Unlike the “pristine” Universe, our solar neighborhood is enriched, with about 2% of all the elements found in it heavier than hydrogen or helium. Our Sun has been through at least two previous generations of stars that have formed, burned their fuel, died, and enriched their region of space. But it is by no means one of the most enriched regions of the Universe, or even of our own galaxy.
Where do we look for that?
It’s the centers of the most massive galaxies — the brightest, most active, violent regions known in the Universe — that possess the greatest abundances of elements heavier than helium, collectively known as metals.
Galaxies can form stars just 50-100 million years after the Big Bang in our Universe, and can go through not just one or two but many generations — in the most massive, rich galaxies — before we ever see the light from them.
In a surprising find, scientists have detected carbon much earlier in the Universe’s history than previously thought,
I’m completely baffled. Because unless they mean “in the 1920s” when they say “previously,” that’s not what we think at all!
This is TN J0924-2201, the most distant radio galaxy ever discovered. (At a redshift, z, of 5.19. For redshifts, higher numbers mean the Universe was younger and the object is farther away.) And this is the scientific paper that was written about it. But is this a surprise that there are so many heavy metals in this galaxy? Let’s quote from the article itself:
there is no redshift evolution of… metallicity in the redshift range of 2.0 < z < 4.5. Using near-infrared spectroscopic observations… Jiang et al. (2007) found no strong evolution of… metallicity up to z ∼ 6. Recently, Juarez et al. (2009)… found that the metallicity is very high even in quasars at z ∼ 6. These results indicate that the major epoch of chemical evolution in AGNs is at z > 6.
So don’t be fooled; the Universe is well-known to be rich, full-of-metals, and highly evolved just a few hundred million years after the Big Bang, or when it’s only 5% of its current age!
For example, take a look at this “baby” galaxy.
This galaxy, a mere 700 million years old, is so redshifted that even the light coming from it — most of which is blue and ultraviolet in color — has been shifted out of the visible part of the spectrum! Yet this galaxy is not only eight times the mass of the Milky Way, but is even richer in these heavy elements than our Sun is!

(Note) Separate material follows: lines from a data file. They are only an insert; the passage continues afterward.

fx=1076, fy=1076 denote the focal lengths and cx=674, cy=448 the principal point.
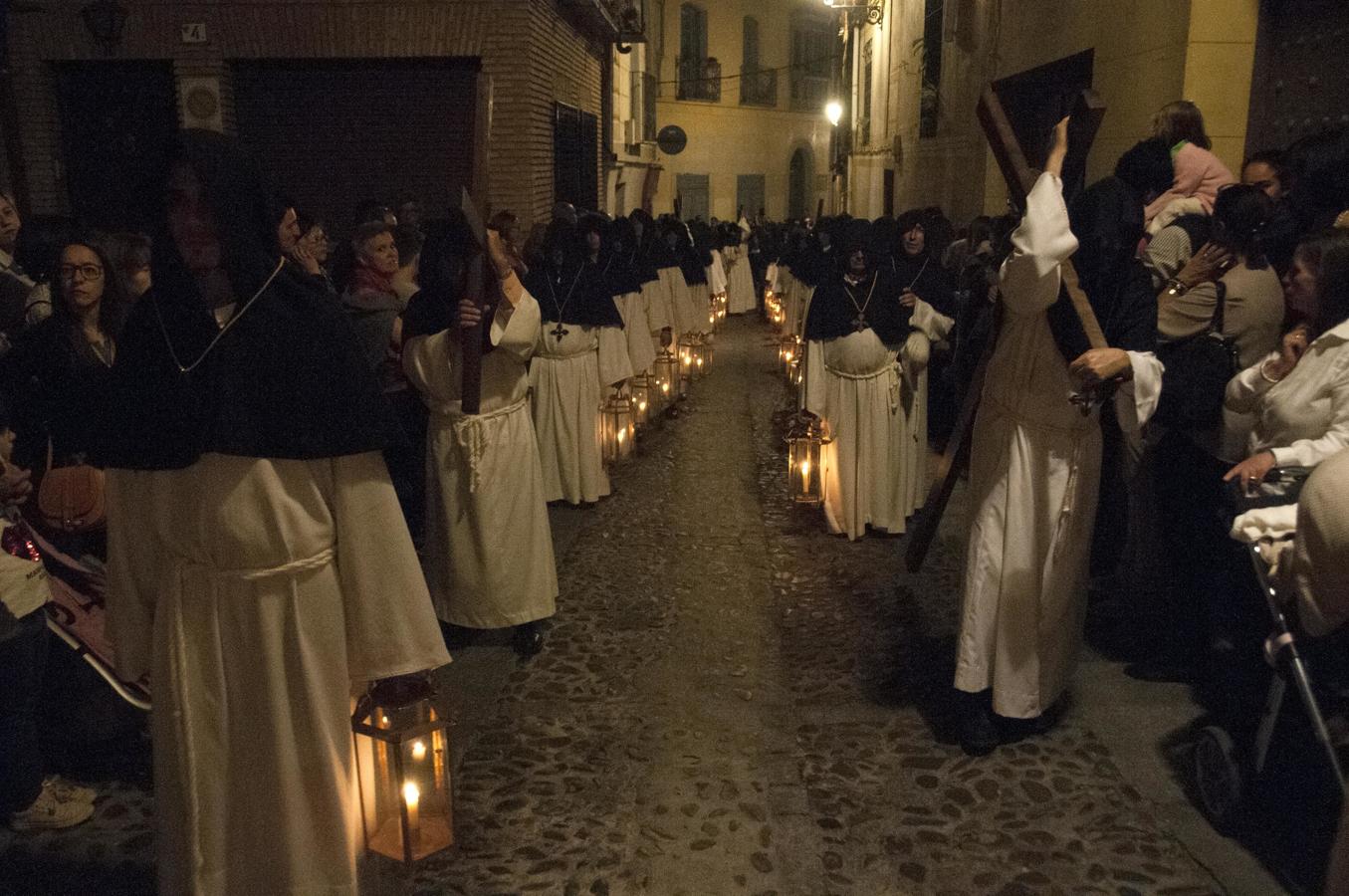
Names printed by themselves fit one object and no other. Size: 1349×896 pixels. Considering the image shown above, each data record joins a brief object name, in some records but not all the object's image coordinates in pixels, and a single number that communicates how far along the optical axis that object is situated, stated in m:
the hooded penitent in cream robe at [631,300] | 9.68
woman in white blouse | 3.77
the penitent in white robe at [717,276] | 18.91
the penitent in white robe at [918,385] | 7.13
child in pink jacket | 5.93
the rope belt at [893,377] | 7.20
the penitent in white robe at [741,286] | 21.64
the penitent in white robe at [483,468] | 4.98
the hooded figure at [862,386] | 7.10
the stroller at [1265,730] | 3.19
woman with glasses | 4.21
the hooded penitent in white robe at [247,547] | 2.74
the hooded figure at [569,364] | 7.70
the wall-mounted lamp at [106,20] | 10.49
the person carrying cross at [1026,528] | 4.21
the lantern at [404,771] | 2.95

And yet, we know that — at some point in the past — the truly first stars formed, made up only of hydrogen and helium. Well, where did that happen? Our only choice is to keep looking back.
This is the current record-holder for most distant galaxy ever: UDFj-39546284, from when the Universe was only 480 million years old, or 3.5% of its current age!
This galaxy is a small collection of hot, blue stars, with not even 1% of the mass of the Milky Way! Is this where we were forming the first stars? Or is this galaxy even typical of the galaxies that are out there at this early stage in the Universe?
Our best theories tell us that we wouldn’t be surprised if galaxies as far back as this one were abundant, rich in metals, and — in many cases — of comparable masses to our own Milky Way, already. But at some point, some distant galaxy was first. And we want to know where that was, and when that was.
At this point in time, there’s only one plan in the works to find that out.
So until we get there, don’t be surprised that the distant Universe is full of heavy metals, evolved stars, or massive galaxies. The Universe is a place where everything we know can not only happen, it happens fast. It does make you wonder, though, just how long ago — under the right conditions — planets, and even life, could have formed!